In both cases I get the following error : the task is not serializable
Global code :
import org.apache.spark.SparkContext
import org.apache.spark.graphx._
import org.apache.spark.rdd.RDD
val sqlContext= new org.apache.spark.sql.hive.HiveContext(sc)
val data = sqlContext.sql("select year, trade_flow, reporter_iso, partner_iso, sum(trade_value_us) from comtrade.annual_hs where length(commodity_code)='2' and not partner_iso='WLD' group by year, trade_flow, reporter_iso, partner_iso").collect()
val data_2010 = data.filter(line => line(0)==2010)
val couples = data_2010.map(line=>(line(2),line(3))) //pays->pays
couples look like this: Array[(Any, Any)] = Array((MWI,MOZ), (WSM,AUS), (MDA,CRI), (KNA,HTI), (PER,ERI), (SWE,CUB),...
val idMap = sc.broadcast(couples
.flatMap{case (x: String, y: String) => Seq(x, y)}
.distinct
.zipWithIndex
.map{case (k, v) => (k, v.toLong)}
.toMap)
val edges: RDD[(VertexId, VertexId)] = sc.parallelize(couples
.map{case (x: String, y: String) => (idMap.value(x), idMap.value(y))})
val graph = Graph.fromEdgeTuples(edges, 1)
built this way, vertices look like (68,1) for example
val degrees: VertexRDD[Int] = graph.degrees.cache()
//Most connected vertices
def topNamesAndDegrees(degrees: VertexRDD[Int], graph: Graph[Int, Int]): Array[(Int, Int)] = {
val namesAndDegrees = degrees.innerJoin(graph.vertices) {
(id, degree, k) => (id.toInt, degree)}
val ord = Ordering.by[(Int, Int), Int](_._2)
namesAndDegrees.map(_._2).top(10)(ord)}
topNamesAndDegrees(degrees, graph).foreach(println)

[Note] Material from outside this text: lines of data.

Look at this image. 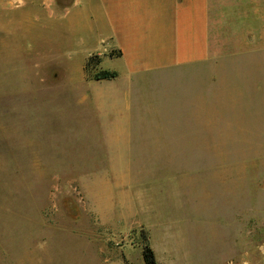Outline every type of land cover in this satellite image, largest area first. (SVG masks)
Wrapping results in <instances>:
<instances>
[{"label": "rangeland", "instance_id": "rangeland-1", "mask_svg": "<svg viewBox=\"0 0 264 264\" xmlns=\"http://www.w3.org/2000/svg\"><path fill=\"white\" fill-rule=\"evenodd\" d=\"M254 1L224 12L212 0L214 58L182 71L166 113L174 130L135 148L105 140L80 103L98 3L0 2V264H145L142 231L159 264H264V0ZM127 169L135 177L119 178Z\"/></svg>", "mask_w": 264, "mask_h": 264}, {"label": "crops", "instance_id": "crops-1", "mask_svg": "<svg viewBox=\"0 0 264 264\" xmlns=\"http://www.w3.org/2000/svg\"><path fill=\"white\" fill-rule=\"evenodd\" d=\"M39 1L98 3L96 11L87 17L89 25L85 32L93 40L91 44L95 49L89 50L82 60L84 89L79 94L80 103L93 111L102 137L108 142L125 148L158 146L161 134L175 128L167 123L166 113L180 102L182 71L210 63L215 56L212 0ZM0 2L28 3L31 0ZM223 3L224 12L229 9L233 12L234 8L226 4L232 0H223ZM255 12L263 14V9H255ZM98 45H103L104 49L100 50ZM119 51L121 56H118ZM81 53L75 52V58L71 54L69 61L73 62ZM92 55L100 56L101 69L107 59L115 60L117 65L105 69L117 71L119 77L88 80L84 67ZM118 177L133 179L135 175L127 169Z\"/></svg>", "mask_w": 264, "mask_h": 264}, {"label": "trees", "instance_id": "trees-1", "mask_svg": "<svg viewBox=\"0 0 264 264\" xmlns=\"http://www.w3.org/2000/svg\"><path fill=\"white\" fill-rule=\"evenodd\" d=\"M115 53L112 52L110 56H115ZM118 56H121V52H118ZM101 64V58L98 55H92L85 67H84V72L88 80H94V81H103V80H113L119 77V73L117 71H111L108 69H101L100 68ZM142 236V241H143V258H144V263L145 264H159L155 251L153 250L149 237L145 233V231L141 232Z\"/></svg>", "mask_w": 264, "mask_h": 264}]
</instances>
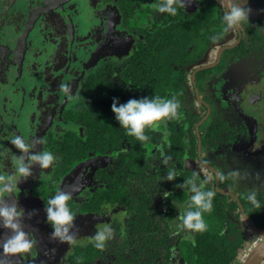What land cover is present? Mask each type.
I'll return each instance as SVG.
<instances>
[{"label":"flooded vegetation","instance_id":"obj_1","mask_svg":"<svg viewBox=\"0 0 264 264\" xmlns=\"http://www.w3.org/2000/svg\"><path fill=\"white\" fill-rule=\"evenodd\" d=\"M74 1L0 0V148L3 139L18 134L30 141L42 140L33 151H52L57 156L48 169L33 166L32 175L25 179L28 186L24 188L20 181L6 197L9 204L18 203L22 227L35 244L27 253H5L2 245L12 231L0 221V260L5 264H149V250L159 253L166 248L172 262L181 264L179 242L192 240L196 232L190 230V236L189 230L176 231L190 196L176 185L194 172L201 179L209 174V184L234 199L240 210L239 192L217 179L220 168L231 164L224 148L248 133L247 120H253L256 129L246 148L264 147V0H237L251 9L249 22L228 31L223 30L222 16L232 0H184L175 15L157 12L153 5L159 0H84L89 17L74 14L78 10ZM47 15L57 24L45 19ZM85 22L93 25L88 30L91 42L78 38L80 27L85 32ZM108 27L116 30V43ZM157 32L167 35L178 57L196 56L186 65L170 60L166 80L145 55ZM156 48L153 59L165 57L157 43ZM95 53L103 57L82 71ZM36 56L42 59L40 66L33 62ZM219 80L220 95L214 88ZM148 83L156 85L149 86L154 96H176L181 119L146 129L150 139L140 143L138 152L133 151V136L122 128L117 131L118 147L86 148L100 135L99 114L107 117V107L101 112L92 106L93 99L97 104L101 101L96 88L106 87L125 103L138 99ZM47 84L53 89L40 99ZM65 84L71 85L70 97L62 91ZM92 88L96 95L91 94ZM223 101L233 109L230 120ZM108 119L117 123L112 109ZM214 126L219 132L211 133ZM166 158H170L167 164ZM169 169L176 171L173 181L164 179ZM72 184L78 185L68 202L77 212L76 241L60 243L50 237L45 200L59 189L72 191ZM240 215L244 218L241 210ZM105 224L112 227L113 238L101 251L89 241ZM242 230L253 248L260 238L250 225ZM258 264H264V258Z\"/></svg>","mask_w":264,"mask_h":264},{"label":"clouds","instance_id":"obj_2","mask_svg":"<svg viewBox=\"0 0 264 264\" xmlns=\"http://www.w3.org/2000/svg\"><path fill=\"white\" fill-rule=\"evenodd\" d=\"M184 5V0H159L153 5L159 13H168L175 15L178 7ZM250 8H244L239 5L237 0H232L231 6L224 12L222 21L224 31L249 22ZM212 40L216 36L211 37ZM66 97H70L71 85L61 86ZM180 101L173 95L171 98L162 96H148L139 99L132 98L125 103H120L118 98H113L112 111L119 126L124 129L125 134L133 136L139 142L149 141L146 129L156 130L159 123L170 120H180L179 112ZM10 145L17 150L18 155L13 156L7 148H0V161H11L12 169L6 175H0V221L3 226L11 229L12 234L4 241L2 247L5 253H27L35 241L29 237L21 224L22 211L18 203L9 204L6 197L13 194L18 188V182L21 179H27L32 175L33 166H39L40 169H48L57 159L52 151H33L37 145L42 143L39 138H33L31 141L21 135H14L9 140ZM168 159L164 163H168ZM175 169H169L164 177L167 181L176 179ZM228 177L239 178L238 171H232L227 177L217 174V179L224 181ZM209 178H200L198 173H193L190 178L183 183L177 184L176 187L187 190L190 193L187 206L179 216V223L176 225L177 233L181 230H192L194 232H204L207 230V224L204 220V213H210L213 208V198L215 192L206 190ZM72 191L59 189L53 195L45 200V222L48 223L52 231L50 237L58 240L60 243L74 244L76 241L75 219L77 212L70 208L69 201L72 199L73 192L78 190V185H71ZM247 201L256 209H261V201L257 199V191L252 190L246 196ZM113 238V229L110 225L105 224L98 229L93 238L89 241L92 246L103 251L106 242ZM195 245V240L192 241ZM247 255V254H246ZM242 260V259H241ZM244 260V259H243ZM0 264H5L0 260Z\"/></svg>","mask_w":264,"mask_h":264},{"label":"trees","instance_id":"obj_3","mask_svg":"<svg viewBox=\"0 0 264 264\" xmlns=\"http://www.w3.org/2000/svg\"><path fill=\"white\" fill-rule=\"evenodd\" d=\"M156 43L158 44L159 49H162L161 51L165 54V57L159 59V57L156 56L153 59V54H156V51H158ZM171 43L172 41L169 40L167 35L162 36L157 32L152 35L149 42V48L145 52V55L152 61L154 67L161 70V78L165 80L169 74L168 65L170 60L176 61L181 65H186L187 63L196 60V56L191 57L189 55H182V57H178L179 52H177L175 48L171 49ZM161 64H165L168 69L165 68L164 70ZM147 86L148 88L140 90L138 99L155 95L153 91L149 89V86L152 87L156 85L148 83ZM96 91H98V98L101 99V101L97 104L93 99L92 106L99 108L100 111L107 107L106 116L110 118V111L112 109L111 106L114 98L112 91L108 90L106 87L104 88L102 85L96 88ZM91 94L96 95L93 88L91 89ZM179 94L182 96L183 91L179 92ZM116 98L120 100L119 95L116 96ZM93 111L94 110L91 112ZM99 117L98 124L101 126L100 135L95 136L88 142V144H85L86 148L92 147V149L95 148L101 151H106L109 148L112 149L118 147L121 140L117 134V131H121L118 122L112 124L111 120L107 117H103L101 114H99ZM216 131L219 132V128L214 126L211 133H217ZM132 139H134L132 142V145H134L133 151L138 152L141 142L137 141L135 137ZM123 158L125 159L126 156ZM206 190H212L215 192L212 202V211L210 213H204L207 230L204 232H196L192 240H181L179 242V251L180 256L182 257L181 264H242L241 257L251 245L248 235L245 234L246 232L242 229L249 226V224L240 215V210L234 199L230 196L218 193L209 183L206 185ZM247 194H245L244 197H241L244 210L258 227L264 228V192L257 191V199L261 201L262 205L261 209H256L250 205L246 199ZM228 213L234 214L236 220L227 218V215H229ZM193 240H195V245L192 243ZM156 250L157 249L148 251L147 254L150 256V262L148 261L149 264H174L170 258V253L166 248L163 252L159 253H157ZM146 251L147 250H145V252Z\"/></svg>","mask_w":264,"mask_h":264},{"label":"rangeland","instance_id":"obj_4","mask_svg":"<svg viewBox=\"0 0 264 264\" xmlns=\"http://www.w3.org/2000/svg\"><path fill=\"white\" fill-rule=\"evenodd\" d=\"M28 2H41L42 0H27ZM94 2V0H91ZM262 2V0H260ZM93 2H91L89 4V8L91 6V8L93 9ZM73 3H75V5L78 7V10H76L74 13L75 15H77L78 13L80 14V17L84 16V14H86V16H90V13L88 12V8L85 6V1L84 0H75ZM107 7V6H106ZM70 10H72L71 7H69ZM74 12V11H72ZM58 14V13H57ZM62 16L64 17L65 14H62ZM45 19H47L49 22H53L54 24H57V19L53 18L51 15H47L45 17ZM51 22V23H52ZM87 22V21H86ZM85 22V28L84 31L85 32H81V28L80 24L77 23V26L80 27L79 28V37L82 40H85L86 42H91L90 39H88V37H90V34L92 32H89L91 30H93L91 27H93L92 24L86 23ZM79 24V25H78ZM86 29V30H85ZM89 30V31H88ZM113 32L114 34V40L116 43V38L115 35L116 34V30L112 29L111 27H108V31ZM115 31V32H114ZM109 39H111V35L108 36ZM85 47H87V44H85ZM106 50H104V54H105ZM101 53V52H99ZM95 57L94 58H87L88 62L87 65L84 66L83 68H81V70L83 71V69H90L92 68V63H94L96 60L95 58H101L103 57V55H97V53L94 54ZM33 62L35 65L40 66L39 62H41L42 64V59H38L37 56L33 59ZM96 64V63H95ZM41 67H43V65H41ZM39 67L36 68V70H38ZM46 68V67H45ZM239 68V67H238ZM76 73H79V71L77 70ZM43 74V73H42ZM51 78H53V73H51L49 75ZM220 78H222L224 75L220 74L219 75ZM44 79V78H43ZM7 78H5V82L7 84ZM4 82V83H5ZM46 82V80H45ZM222 84V82L220 83V80L216 83H214V88L215 90L218 92V94L220 95L221 91L219 89L220 85ZM50 89H53L52 85L47 84L46 86H43L41 88V96H39L40 99H42V97L47 94L48 91H50ZM229 91L231 93V95L235 94V89L233 88H229ZM49 94H47L48 97ZM225 100V99H224ZM223 107L226 110V115L229 118V112H233V109L230 108L231 106L229 105V103H226L225 101L222 102ZM3 108L6 110L7 109V105L5 104V106H3ZM0 113H2L0 111ZM1 115H0V123H1ZM231 118H229L230 120ZM245 125L247 127V131L248 133L245 134V136H240L233 145H229L227 147H225V153L227 154V157L230 158V163L228 164L230 168H220L221 170V174L225 175L227 177V174L232 172V171H238L240 173V177L239 178H233V177H228L226 178L224 181H222V184L227 185L230 188H233L236 192H239L240 197H244L245 194L249 193V191L252 190H261L264 191V147L259 148L256 151H251L250 148H246V144H248L247 142L250 140L251 134L254 131V129H256L255 123H253V120H247L245 121ZM29 140V138H26ZM5 139L2 140V148H7L8 150L11 151V153L13 154V156L17 155V150L13 148L12 145H10L9 140L8 141H4ZM30 141V140H29ZM246 143V144H245ZM224 161V160H223ZM12 169V165H11V161L9 160H5V161H0V175L3 173H9ZM219 170V169H218ZM206 177H208L210 180H212L211 175L206 174ZM25 179H21V183H24L23 186L24 188H26L28 185V180H25V182H23ZM20 181L18 182V187L20 184ZM18 195V193L16 192V196ZM246 228V227H245ZM189 235L192 236L193 232L189 230ZM253 238V237H252ZM251 240V239H250Z\"/></svg>","mask_w":264,"mask_h":264},{"label":"water","instance_id":"obj_5","mask_svg":"<svg viewBox=\"0 0 264 264\" xmlns=\"http://www.w3.org/2000/svg\"><path fill=\"white\" fill-rule=\"evenodd\" d=\"M211 169H213V168H211ZM218 191L221 193H224V194L231 195L235 199H237V197L229 191H225V190H221V189H218ZM238 204H239L240 210H241L245 220L251 226V228L253 229L255 234L260 238V240L253 246V248H251V250H249V252L247 253L246 257L244 258L242 264H258L264 258V228L258 227L252 221V219L248 215L245 214L243 207L239 201H238Z\"/></svg>","mask_w":264,"mask_h":264},{"label":"built area","instance_id":"obj_6","mask_svg":"<svg viewBox=\"0 0 264 264\" xmlns=\"http://www.w3.org/2000/svg\"><path fill=\"white\" fill-rule=\"evenodd\" d=\"M250 249H251V247H249V248L247 249V251L242 255V257H241L242 260L245 258L246 254L248 253V251H249Z\"/></svg>","mask_w":264,"mask_h":264}]
</instances>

We get : (79,1016),(64,912),(55,889)...
First option to retrieve the names :
val idMapbis = sc.parallelize(couples
.flatMap{case (x: String, y: String) => Seq(x, y)}
.distinct
.zipWithIndex
.map{case (k, v) => (v,k)}
.toMap)
def topNamesAndDegrees(degrees: VertexRDD[Int], graph: Graph[Int, Int]): Array[(String, Int)] = {
val namesAndDegrees = degrees.innerJoin(graph.vertices) {
(id, degree, name) => (idMapbis.value(id.toInt), degree)}
val ord = Ordering.by[(String, Int), Int](_._2)
namesAndDegrees.map(_._2).top(10)(ord)}
topNamesAndDegrees(degrees, graph).foreach(println)
The task is not serializable but the function idMapbis is working since there is no error with idMapbis.value(graph.vertices.take(1)(0)._1.toInt)
Option 2:
graph.vertices.map{case (k, v) => (k,idMapbis.value(k.toInt))}
The task is not serializable again (for context here is how topNamesAndDegrees is modified to obtain the names of the most connected vertices in this option)
def topNamesAndDegrees(degrees: VertexRDD[Int], graph: Graph[Int, Int]): Array[(String, Int)] = {
val namesAndDegrees = degrees.innerJoin(graph.vertices) {
(id, degree, name) => (name, degree)}
val ord = Ordering.by[(String, Int), Int](_._2)
namesAndDegrees.map(_._2).top(10)(ord)}
topNamesAndDegrees(degrees, graph).foreach(println)
I am interested in understanding how to improve one of this option, maybe both if someone see how.
Problem with your attempts is that idMapbis is an RDD. Since we already know your data fits into memory you can simply use a broadcast variable as before:
val idMapRev = sc.broadcast(idMap.value.map{case (k, v) => (v, k)}.toMap)
graph.mapVertices{case (id, _) => idMapRev.value(id)}
Alternatively you could use the correct labels from the beginning:
val countries: RDD[(VertexId, String)] = sc
.parallelize(idMap.value.map(_.swap).toSeq)
val relationships: RDD[Edge[Int]] = sc.parallelize(couples
.map{case (x: String, y: String) => Edge(idMap.value(x), idMap.value(y), 1)}
)
val graph = Graph(countries, relationships)
The second approach has one important advantage - if graph is large you relatively easily replace broadcast variables with joins.